::: AVAILABLE DATA :::

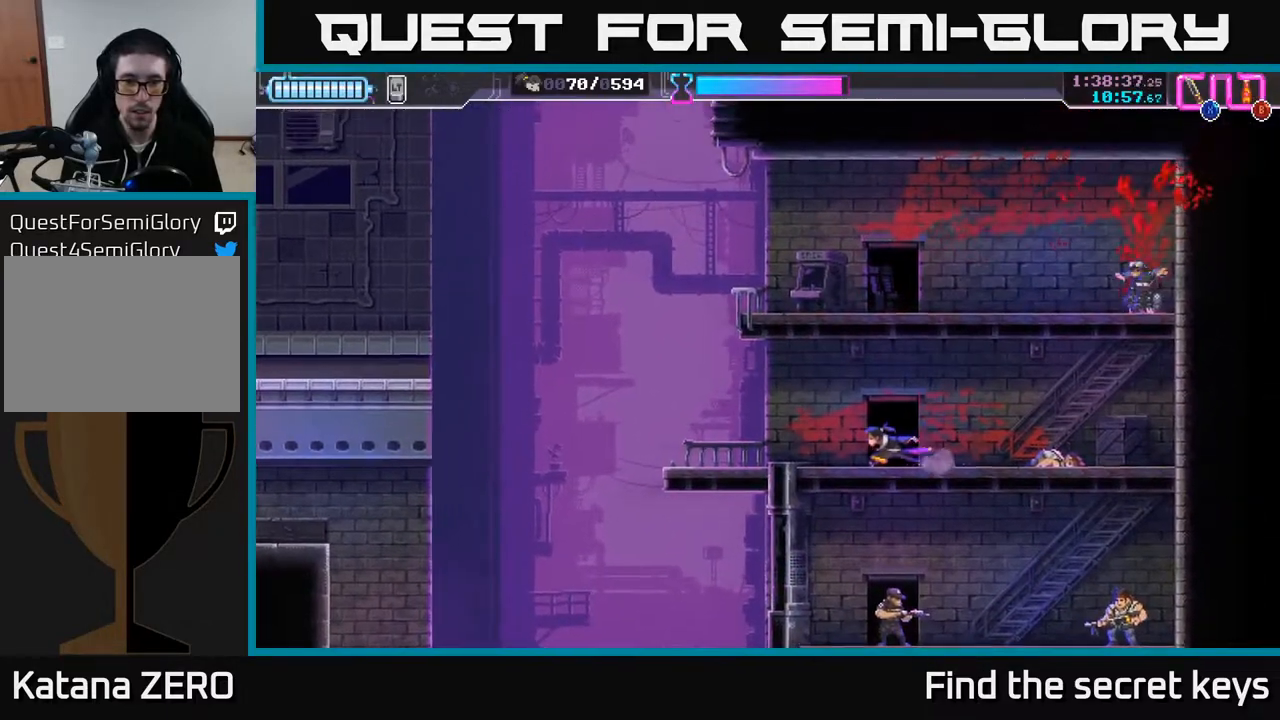
{"buttons": [], "left_stick": "left", "right_stick": "center", "events": []}
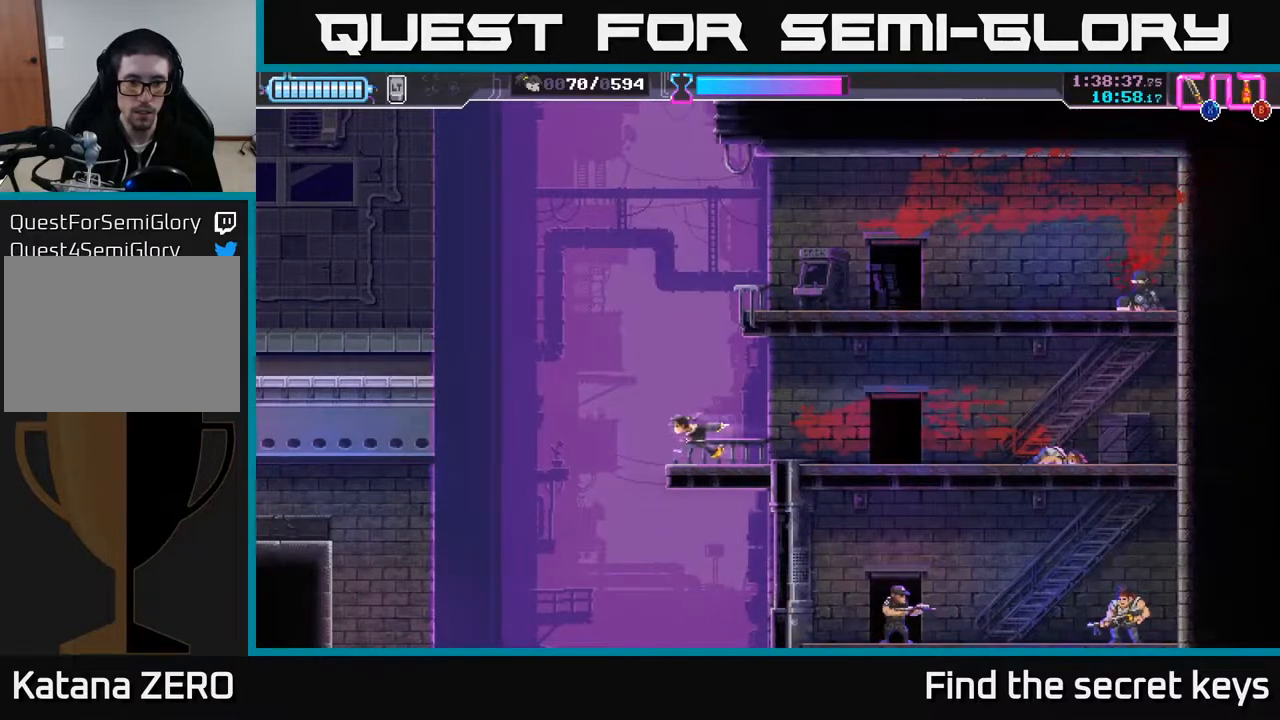
{"buttons": ["A"], "left_stick": "left", "right_stick": "center", "events": [[33, "A", "down"]]}
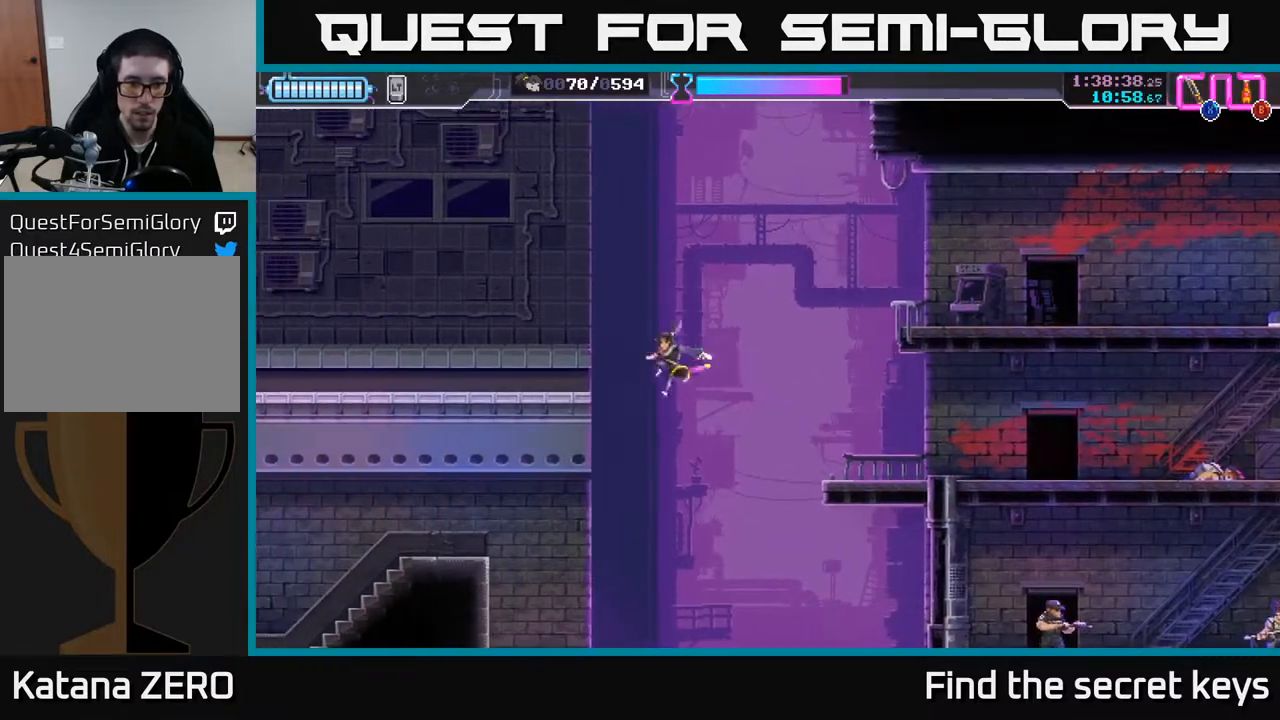
{"buttons": [], "left_stick": "left", "right_stick": "center", "events": [[400, "A", "up"]]}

:::

- **TASK PROMPT**: Transcribe the material exactly, leaving every picture out.

- **EXERCISE OUTPUT**:
{"buttons": [], "left_stick": "left", "right_stick": "center", "events": []}
{"buttons": ["A"], "left_stick": "left", "right_stick": "center", "events": [[33, "A", "down"]]}
{"buttons": [], "left_stick": "left", "right_stick": "center", "events": [[400, "A", "up"]]}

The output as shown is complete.